Harrison Assessments ist ein wissenschaftlich fundiertes Assessment-Tool für Personalauswahl und -entwicklung. Es misst 175 Eigenschaftsparameter im Forced-Ranking-Verfahren und macht damit individuelle Verhaltenspräferenzen im Arbeitskontext sichtbar – im zwischenmenschlichen Verhalten, in der Kommunikation sowie im Leistungs- und Führungsverhalten. Der Abgleich des persönlichen Profils mit spezifischen Stellenprofilen liefert belastbare Erkenntnisse über Eignung und Entwicklungspotenziale.

Zentrale Merkmale:

  • Stellenspezifische Potenzialanalyse – wie gut passen Verhaltenspräferenzen, Interessen und Stärken einer Person zu den Anforderungen einer bestimmten Funktion, Stelle oder Rolle?
  • Keine Persönlichkeitstypologie – Harrison ordnet Menschen keinen Typen zu und trifft keine Aussagen über ihre psychologische Tiefenstruktur. Erfasst werden ausschließlich Verhaltenspräferenzen im Arbeitskontext.
  • Paradoxtheorie – Stärken werden im Kontext ihrer Ausgeglichenheit bewertet; unausgewogenes oder impulsives Verhalten wird erkennbar, insbesondere unter Stress.
  • Belastbare Datenbasis – über 6.000 validierte Stellenprofile; die Erhebung erfolgt online in 30 bis 40 Minuten.
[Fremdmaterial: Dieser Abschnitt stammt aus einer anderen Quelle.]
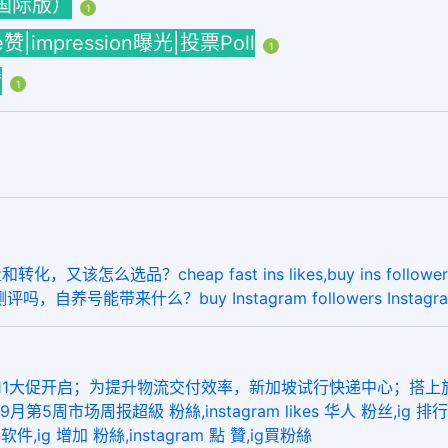
海外国际版）
1
ke赞|impression曝光|投票Poll
1
赞
1
么选品？cheap fast ins likes,buy ins followers w
吗，自养号能带来什么？buy Instagram followers Instagram
1大促开启；为提升物流交付效率，新加坡试行快递中心；搭上旅游局的快车bu
周市场周报超級 粉絲,instagram likes 华人 粉丝,ig 排行,in
ig 增加 粉絲,instagram 點 贊,ig買粉絲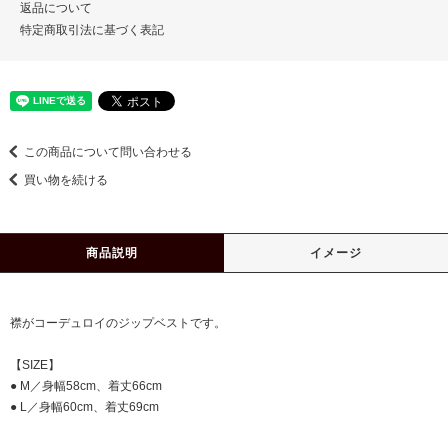
返品について
特定商取引法に基づく表記
この商品について問い合わせる
買い物を続ける
商品説明
イメージ
襟がコーデュロイのジップベストです。
【SIZE】
● M／身幅58cm、着丈66cm
● L／身幅60cm、着丈69cm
Wir setzen Harrison Assessments in Recruiting, Personal- und Führungskräfteentwicklung, Teamentwicklung und Organisationsdiagnose ein – überall dort, wo Personalentscheidungen zuverlässige Informationen brauchen. Dabei bleibt es ein unterstützendes Instrument: Es ersetzt keine gründlichen Interviews und keine sorgfältige Urteilsbildung im Personalmanagement.